All inverters produce a small amount of waste heat. The harder they are working, the more heat. If they get too hot they will shut off or limit their output to protect themselves. Give the inverter plenty of ventilation and keep it dry.
We have been painting a rosy picture up to this point, but let us now have a little brutal honesty to balance things out. If you know about these problems beforehand it is usually possible to work around them when selecting appliances.
Modified sine wave inverters work fine for 99% of the appliances, with notable exceptions listed below.
The problems discussed here are caused only by modified sine wave inverters. A small sine wave unit is sometimes employed
to power a specific appliance or two, while the rest of the household runs on the cheaper and more efficient
modified sine wave inverter.
Some audio gear will pick up a 60-cycle buzz through the speakers. It doesn't hurt the equipment, but it's annoying to
the listener. There are too many models and brands to say specifically which are a problem and which aren't.
We've had better luck with new equipment recently. Manufacturers are starting to put better power supplies into their gear.
Some top-of-the-line audio gear is protected by SCRs or Triacs. These devices are installed to guard against power
line spikes, surges, and trash (nasties which don't happen on inverter systems). However, they see the sharp corners
on modified sine wave as trash and will sometimes commit electrical hara-kiri to prevent that nasty power from reaching
the delicate innards. Some are even smart enough to refuse to eat any of that ill-shaped power, and will not power up.
The only sure cure for this (other than more tolerant equipment) is a sine wave inverter.
99.9% of computers run happily on modified sine wave. In fact most of the uninterruptible power supplies on the market
have modified sine wave or even square wave output. Many laser printers are equipped with SCRs, which cause the problems
detailed above. Laser printers are a very poor choice for renewable energy systems anyway due to their high standby
power use. Inkjet printers can do almost anything a laser printer can do while only using 25 to 30 watts instead of
900 to 1,500 watts. Most variable speed ceiling fans will buzz on modified sine wave current.

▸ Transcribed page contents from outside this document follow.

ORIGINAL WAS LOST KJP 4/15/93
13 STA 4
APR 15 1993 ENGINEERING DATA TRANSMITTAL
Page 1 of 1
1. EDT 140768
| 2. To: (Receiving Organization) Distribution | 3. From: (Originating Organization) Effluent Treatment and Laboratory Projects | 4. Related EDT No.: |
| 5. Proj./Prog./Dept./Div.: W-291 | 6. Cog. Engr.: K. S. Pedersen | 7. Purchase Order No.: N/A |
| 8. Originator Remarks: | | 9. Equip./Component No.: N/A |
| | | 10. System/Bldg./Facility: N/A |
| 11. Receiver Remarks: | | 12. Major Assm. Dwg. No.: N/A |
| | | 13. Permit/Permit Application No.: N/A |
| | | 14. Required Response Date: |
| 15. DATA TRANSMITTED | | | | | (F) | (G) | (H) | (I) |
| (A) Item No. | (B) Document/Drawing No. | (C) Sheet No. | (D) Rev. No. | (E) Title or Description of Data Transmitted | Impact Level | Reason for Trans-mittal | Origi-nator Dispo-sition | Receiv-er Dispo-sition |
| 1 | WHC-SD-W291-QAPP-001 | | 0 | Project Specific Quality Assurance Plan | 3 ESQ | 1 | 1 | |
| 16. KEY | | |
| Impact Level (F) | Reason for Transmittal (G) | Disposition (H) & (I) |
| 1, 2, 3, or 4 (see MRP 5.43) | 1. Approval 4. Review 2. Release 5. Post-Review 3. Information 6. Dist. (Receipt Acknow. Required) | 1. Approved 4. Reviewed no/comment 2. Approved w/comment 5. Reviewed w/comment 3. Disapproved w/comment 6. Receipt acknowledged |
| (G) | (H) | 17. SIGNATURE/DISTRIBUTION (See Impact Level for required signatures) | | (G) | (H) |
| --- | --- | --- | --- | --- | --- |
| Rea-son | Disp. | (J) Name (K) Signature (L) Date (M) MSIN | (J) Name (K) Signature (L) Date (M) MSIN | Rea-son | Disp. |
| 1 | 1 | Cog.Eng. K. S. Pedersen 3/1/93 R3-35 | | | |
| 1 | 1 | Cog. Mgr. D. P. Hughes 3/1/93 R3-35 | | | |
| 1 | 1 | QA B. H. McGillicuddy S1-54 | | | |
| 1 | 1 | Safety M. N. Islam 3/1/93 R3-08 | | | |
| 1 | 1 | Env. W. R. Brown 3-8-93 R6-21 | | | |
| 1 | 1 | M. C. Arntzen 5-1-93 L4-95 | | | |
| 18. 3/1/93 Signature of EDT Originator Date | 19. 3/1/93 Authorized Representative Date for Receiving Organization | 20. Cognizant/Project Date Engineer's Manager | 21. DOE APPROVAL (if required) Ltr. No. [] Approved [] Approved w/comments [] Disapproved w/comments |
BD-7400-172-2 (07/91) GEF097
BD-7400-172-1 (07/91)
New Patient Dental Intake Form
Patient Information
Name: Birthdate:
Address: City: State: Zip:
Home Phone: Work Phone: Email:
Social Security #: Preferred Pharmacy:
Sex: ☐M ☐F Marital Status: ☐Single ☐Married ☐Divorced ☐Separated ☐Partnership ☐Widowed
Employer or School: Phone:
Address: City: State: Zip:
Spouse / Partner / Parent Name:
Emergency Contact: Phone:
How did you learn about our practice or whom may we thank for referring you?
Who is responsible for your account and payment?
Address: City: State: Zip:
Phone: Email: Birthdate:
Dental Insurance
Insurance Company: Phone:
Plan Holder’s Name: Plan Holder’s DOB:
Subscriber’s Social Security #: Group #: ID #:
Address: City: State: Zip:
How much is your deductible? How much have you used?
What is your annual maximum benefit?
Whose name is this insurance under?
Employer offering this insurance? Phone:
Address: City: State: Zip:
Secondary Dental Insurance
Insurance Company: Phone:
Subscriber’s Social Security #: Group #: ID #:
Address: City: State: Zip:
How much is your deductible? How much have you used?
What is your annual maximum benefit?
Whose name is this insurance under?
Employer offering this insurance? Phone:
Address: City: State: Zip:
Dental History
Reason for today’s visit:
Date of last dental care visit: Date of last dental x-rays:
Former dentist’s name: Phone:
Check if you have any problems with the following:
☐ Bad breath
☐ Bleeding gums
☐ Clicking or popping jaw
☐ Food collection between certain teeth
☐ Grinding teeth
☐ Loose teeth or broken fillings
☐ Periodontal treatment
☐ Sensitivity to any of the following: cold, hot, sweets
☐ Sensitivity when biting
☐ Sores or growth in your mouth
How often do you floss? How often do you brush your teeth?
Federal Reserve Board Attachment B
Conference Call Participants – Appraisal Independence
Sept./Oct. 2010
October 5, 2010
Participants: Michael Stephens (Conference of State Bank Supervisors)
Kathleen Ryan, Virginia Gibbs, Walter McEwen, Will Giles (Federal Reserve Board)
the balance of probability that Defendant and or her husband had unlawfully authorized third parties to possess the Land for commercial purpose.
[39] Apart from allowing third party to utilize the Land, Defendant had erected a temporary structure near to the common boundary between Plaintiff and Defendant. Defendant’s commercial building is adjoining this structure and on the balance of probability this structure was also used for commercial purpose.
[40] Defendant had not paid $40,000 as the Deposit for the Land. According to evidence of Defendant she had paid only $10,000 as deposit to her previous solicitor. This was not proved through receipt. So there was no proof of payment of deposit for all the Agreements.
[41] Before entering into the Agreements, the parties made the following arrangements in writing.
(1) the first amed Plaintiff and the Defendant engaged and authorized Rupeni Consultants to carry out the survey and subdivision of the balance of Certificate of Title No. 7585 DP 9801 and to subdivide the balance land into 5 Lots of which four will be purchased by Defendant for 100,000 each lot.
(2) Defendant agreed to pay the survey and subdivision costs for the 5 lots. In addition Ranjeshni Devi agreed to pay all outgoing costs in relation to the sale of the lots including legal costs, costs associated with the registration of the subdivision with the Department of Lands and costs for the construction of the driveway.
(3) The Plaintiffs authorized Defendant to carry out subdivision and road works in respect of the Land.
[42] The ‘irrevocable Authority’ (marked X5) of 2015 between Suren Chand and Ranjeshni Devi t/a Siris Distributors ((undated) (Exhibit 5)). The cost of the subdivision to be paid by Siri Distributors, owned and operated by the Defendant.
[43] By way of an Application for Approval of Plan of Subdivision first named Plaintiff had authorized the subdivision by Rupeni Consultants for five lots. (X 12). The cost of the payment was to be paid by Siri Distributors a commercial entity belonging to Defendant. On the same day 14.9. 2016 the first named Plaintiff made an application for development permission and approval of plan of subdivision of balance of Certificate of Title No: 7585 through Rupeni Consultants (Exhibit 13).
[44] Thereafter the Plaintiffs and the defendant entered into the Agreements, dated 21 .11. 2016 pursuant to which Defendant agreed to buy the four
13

They work fine, but the
noise is annoying.
Phantom loads many modern appliances remain partially on when they appear to be turned off. Anything that can be powered up with a button on a remote control must remain partially on and listening to receive the "on" signal. Anything with a clock-VCRs, coffee makers, microwave ovens-uses a small amount of power all the time. Mobile phones answering machines, or anything that uses a "power cube" in the AC socket (These usually run a horrible 60% to 80% inefficiency) use very tiny amounts of power, maybe only a watt or two, but they make the inverter stay turned on and running 24 hours per day. One of these loads, if it is large enough to awaken the inverter from stand-by (where it uses only 0.1 to 1.0 watt), it consumes its own load plus the inverter's overhead, which can be 2 to ten watts. While this sounds like grasping at straws to those unfamiliar with the demands of an independent power system, over 24 hours this much power lost to inefficiency can add a 500euro solar panel or two to the size of the array needed to keep from going bankrupt energy-wise.